What the task requires: Reproduce the passage on engine control components, starting at "For 3-speed fans, although" and ending at "is held open.".

Part 2

ENGINE CONTROL COMPONENTS

Fan Control

PCM Output State For Cooling Fan Speeds:

The hybrid vehicle uses a relay controlled fan system. The PCM monitors certain parameters (engine coolant temperature, vehicle speed, A/C ON/OFF status, and A/C pressure) to determine engine cooling fan needs. The PCM controls the fan operation through the low fan control (LFC), medium fan control (MFC), and high fan control (HFC) outputs.

For 3-speed fans, although the PCM output circuits are called low, medium, and high fan control (FC), cooling fan speed is controlled by a combination of these outputs. Refer to the table.

Fuel Injectors

Fuel Injectors:

CAUTION: Do not apply battery positive voltage (B+) directly to the fuel injector electrical connector terminals. The solenoids may be damaged internally in a matter of seconds.

The fuel injector is a solenoid operated valve that meters fuel flow to the engine. The fuel injector is opened and closed a constant number of times per crankshaft revolution. The amount of fuel is controlled by the length of time the fuel injector is held open.

The fuel injector is normally closed, and is operated by VPWR from the electronic engine control (EEC) power relay. The ground signal is controlled by the PCM.

The injector is the deposit resistant injection (DRI) type and does not have to be cleaned. However, it can be flow checked and, if found outside of specification, a new fuel injector should be installed.

Fuel Pump (FP) Module

Electronic Returnless Fuel Pump (FP) Module:

The FP module is a device that contains the fuel pump and sender assembly. The fuel pump is located inside the FP module and supplies fuel through the FP module manifold to the engine and FP module jet pump. The jet pump continuously refills the reservoir with fuel, and a check valve located in the manifold outlet maintains system pressure when the fuel pump is not energized. A flapper valve located in the bottom of the reservoir allows fuel to enter the reservoir and prime the fuel pump during the initial fill.

Entries shown:
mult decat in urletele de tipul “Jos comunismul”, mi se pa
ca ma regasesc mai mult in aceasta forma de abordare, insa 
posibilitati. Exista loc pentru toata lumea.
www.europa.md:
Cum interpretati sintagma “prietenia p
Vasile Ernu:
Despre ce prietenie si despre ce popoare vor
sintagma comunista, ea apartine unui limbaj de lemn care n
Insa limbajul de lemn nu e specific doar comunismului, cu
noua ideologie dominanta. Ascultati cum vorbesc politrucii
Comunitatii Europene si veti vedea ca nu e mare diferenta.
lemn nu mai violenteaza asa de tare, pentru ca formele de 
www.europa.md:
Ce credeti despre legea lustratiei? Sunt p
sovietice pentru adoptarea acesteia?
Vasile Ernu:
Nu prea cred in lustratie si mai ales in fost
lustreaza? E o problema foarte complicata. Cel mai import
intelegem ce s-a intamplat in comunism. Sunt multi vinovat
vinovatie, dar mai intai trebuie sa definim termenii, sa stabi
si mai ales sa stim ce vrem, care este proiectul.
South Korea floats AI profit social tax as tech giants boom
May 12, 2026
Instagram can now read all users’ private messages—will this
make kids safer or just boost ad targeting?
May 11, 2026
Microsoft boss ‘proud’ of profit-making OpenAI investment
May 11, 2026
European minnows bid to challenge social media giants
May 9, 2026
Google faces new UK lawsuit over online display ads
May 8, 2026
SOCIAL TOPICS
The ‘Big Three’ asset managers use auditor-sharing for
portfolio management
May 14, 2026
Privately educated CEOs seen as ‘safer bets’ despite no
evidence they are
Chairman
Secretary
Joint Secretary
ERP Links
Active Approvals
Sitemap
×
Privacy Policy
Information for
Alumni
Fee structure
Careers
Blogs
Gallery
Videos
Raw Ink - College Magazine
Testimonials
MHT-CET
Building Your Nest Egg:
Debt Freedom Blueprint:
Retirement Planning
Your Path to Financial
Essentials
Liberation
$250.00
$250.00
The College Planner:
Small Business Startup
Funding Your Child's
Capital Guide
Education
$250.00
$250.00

...

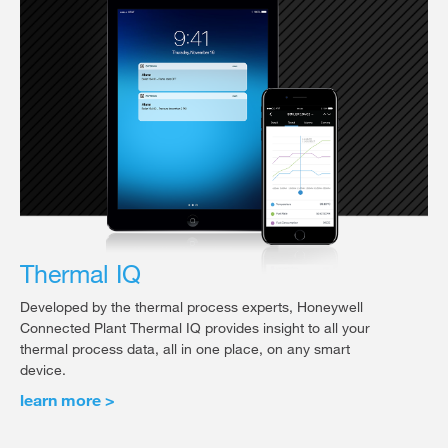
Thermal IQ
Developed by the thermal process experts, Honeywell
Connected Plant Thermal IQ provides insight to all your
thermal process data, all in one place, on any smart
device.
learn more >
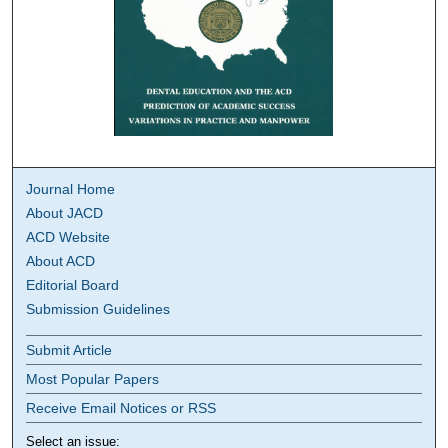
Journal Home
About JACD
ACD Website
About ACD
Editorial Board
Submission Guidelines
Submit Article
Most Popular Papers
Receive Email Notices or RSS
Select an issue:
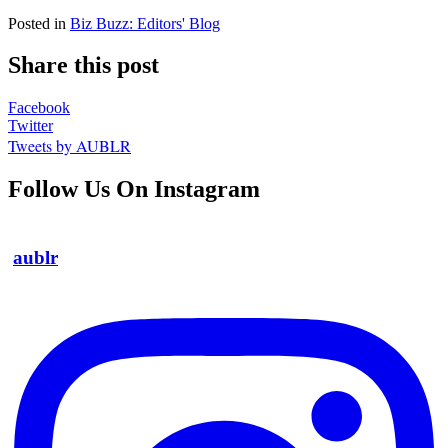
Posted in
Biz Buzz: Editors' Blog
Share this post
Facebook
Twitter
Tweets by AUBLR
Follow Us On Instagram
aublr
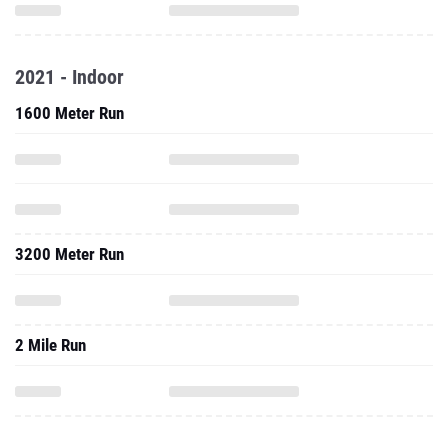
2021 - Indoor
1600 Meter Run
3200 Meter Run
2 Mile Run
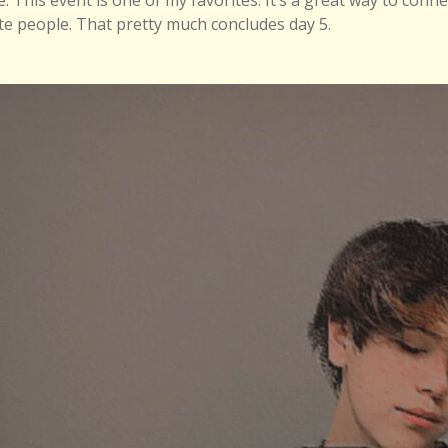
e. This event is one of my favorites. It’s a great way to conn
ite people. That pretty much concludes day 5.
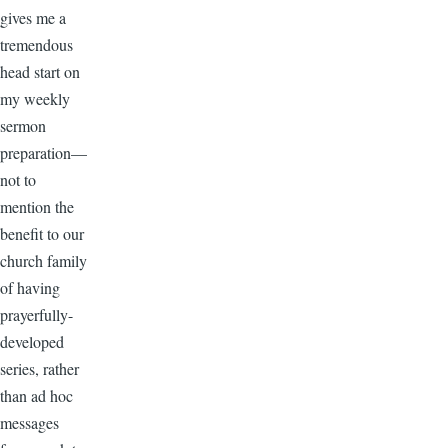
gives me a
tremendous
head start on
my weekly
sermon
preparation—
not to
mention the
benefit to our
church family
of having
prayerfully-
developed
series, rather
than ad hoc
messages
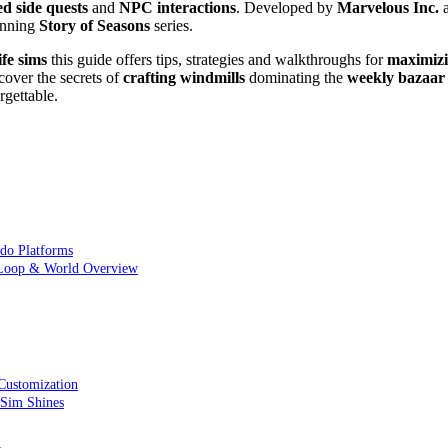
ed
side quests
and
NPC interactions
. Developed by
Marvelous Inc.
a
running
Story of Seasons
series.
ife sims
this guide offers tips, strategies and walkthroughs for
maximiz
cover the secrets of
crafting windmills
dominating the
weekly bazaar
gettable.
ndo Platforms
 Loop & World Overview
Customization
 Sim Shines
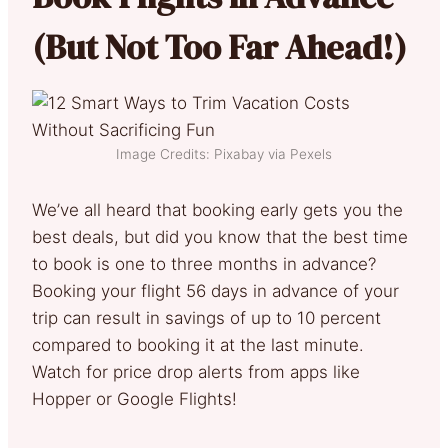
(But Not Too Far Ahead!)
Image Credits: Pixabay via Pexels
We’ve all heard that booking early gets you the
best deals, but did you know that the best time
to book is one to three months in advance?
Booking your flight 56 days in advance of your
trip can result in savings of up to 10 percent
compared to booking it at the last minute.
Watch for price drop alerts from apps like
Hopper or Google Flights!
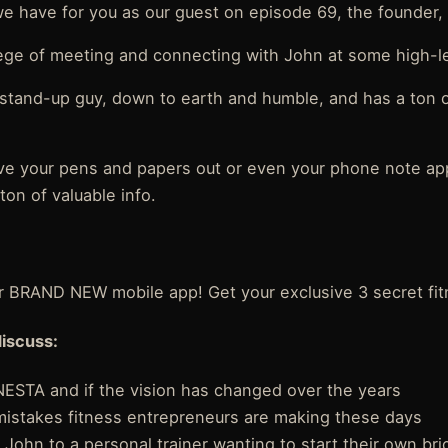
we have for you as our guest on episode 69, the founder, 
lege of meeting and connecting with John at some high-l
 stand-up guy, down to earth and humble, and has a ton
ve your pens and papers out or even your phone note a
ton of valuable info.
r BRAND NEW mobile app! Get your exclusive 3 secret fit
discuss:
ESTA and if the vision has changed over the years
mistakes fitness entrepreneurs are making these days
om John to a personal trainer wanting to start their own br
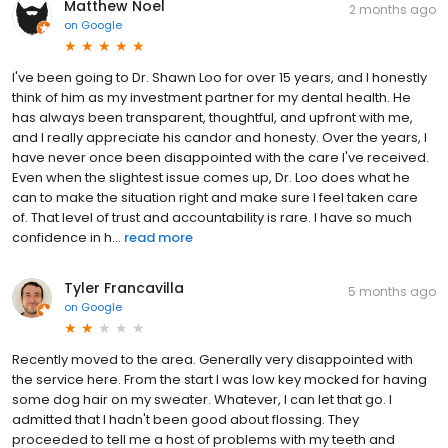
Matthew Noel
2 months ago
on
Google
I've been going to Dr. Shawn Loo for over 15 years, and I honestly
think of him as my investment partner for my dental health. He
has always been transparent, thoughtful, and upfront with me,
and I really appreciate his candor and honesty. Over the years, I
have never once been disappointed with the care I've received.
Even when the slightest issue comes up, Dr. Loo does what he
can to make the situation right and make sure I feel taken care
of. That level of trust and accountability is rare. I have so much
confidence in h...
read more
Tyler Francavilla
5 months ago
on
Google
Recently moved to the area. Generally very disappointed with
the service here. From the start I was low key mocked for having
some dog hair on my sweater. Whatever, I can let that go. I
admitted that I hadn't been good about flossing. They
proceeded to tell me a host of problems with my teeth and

* * *

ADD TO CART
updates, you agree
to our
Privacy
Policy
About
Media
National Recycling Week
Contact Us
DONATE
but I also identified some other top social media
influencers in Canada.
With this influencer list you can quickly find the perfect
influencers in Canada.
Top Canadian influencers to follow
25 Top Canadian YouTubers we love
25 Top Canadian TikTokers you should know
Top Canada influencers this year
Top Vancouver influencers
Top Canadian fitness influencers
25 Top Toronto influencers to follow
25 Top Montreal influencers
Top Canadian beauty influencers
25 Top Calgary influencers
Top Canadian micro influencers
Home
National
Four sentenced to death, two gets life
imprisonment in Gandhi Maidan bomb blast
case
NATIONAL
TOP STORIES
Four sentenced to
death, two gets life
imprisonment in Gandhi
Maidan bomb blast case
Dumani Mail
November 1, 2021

Output of the task:
For 3-speed fans, although the PCM output circuits are called low, medium, and high fan control (FC), cooling fan speed is controlled by a combination of these outputs. Refer to the table.

Fuel Injectors

Fuel Injectors:

CAUTION: Do not apply battery positive voltage (B+) directly to the fuel injector electrical connector terminals. The solenoids may be damaged internally in a matter of seconds.

The fuel injector is a solenoid operated valve that meters fuel flow to the engine. The fuel injector is opened and closed a constant number of times per crankshaft revolution. The amount of fuel is controlled by the length of time the fuel injector is held open.